6. Add mass until the coils of both springs are open enough to allow a sheet of paper to be slipped in and out easily at any point on each spring.

7. When the coils are open, place a piece of tape on the mass to mark it.

8. Tape the top of the meterstick to the clamp if that will help you make measurements.

9. We will ignore the mass of the hanger and the mass added to open the coils.

10.Record all positions to the nearest millimeter, which is 0.1 cm. Example x = 45.2 cm

11. RECORD the starting mass as 0 g and RECORD the starting x value at the bottom of the hanger.

12. Add 500 g to the hanger. RECORD the new x value.

13. Using Hooke’s Law, F = -kx, and ignoring the negative sign, calculate and RECORD kparallel.

14. Remove the 500 g. Remove the tape. Hang the hanger on one of the springs.

15. Hang mass to open the coils. Mark the mass with tape when the coils are open.

16. RECORD the starting mass as 0 g and RECORD the starting x value at the bottom of the hanger.

17. Add 500 g to the hanger. RECORD the new x value.

18. Using Hooke’s Law, F = -kx, and ignoring the negative sign, calculate and RECORD k1.

19. Repeat steps 14-17 for the second spring.

20. Using Hooke’s Law, F = -kx, and ignoring the negative sign, calculate and RECORD k2.

Serial Springs

21. Use the same springs as in Parallel Springs. (If not, find their spring constants as in steps 14-20.)

22. Hang one of the springs from the clamp.

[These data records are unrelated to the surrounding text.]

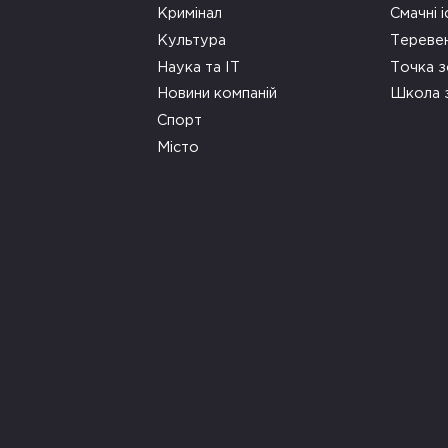
Кримінал
Смачні і
Культура
Тереве
Наука та ІТ
Точка 
Новини компаній
Школа 
Спорт
Місто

Carefully attach a loop of the second spring to the bottom loop of the hanging spring. Let the springs hang down.

23. Hang the hanger from the bottom loop and tape it as before.

24. Add mass until the coils of both springs are open enough to allow a sheet of paper to be slipped in and out easily at any point on each spring.

25. When the coils are open, place a piece of tape on the mass to mark it.

26. Tape the top of the meterstick to the clamp if that will help you make measurements.

27. We will ignore the mass of the hanger and the mass added to open the coils.

28. RECORD the starting mass as 0 g and RECORD the starting x value at the bottom of the hanger.

29. Add 500 g to the hanger. RECORD the new x value.

30. Using Hooke’s Law, F = -kx, and ignoring the negative sign, calculate and RECORD kseries.

DATA TABLE:

two springs in parallel / spring 1 / spring 2
 xp (m) /  x1 (m) /  x2 (m)
mass (kg) / mass (kg) / mass (kg)
kparallel / k1 / k2
two springs in series / spring 1 / spring 2
 xs (m)
mass (kg)
kseries / k1 / k2

CONCLUSION:

What did you learn about the spring constant of parallel springs? Write an equation relating the three k values.

What did you learn about the spring constant of series springs? The relationship for series springs is more complicated; so don’t worry about the equation right now. We will cover it later in the year. But you can at least say something about the three k values.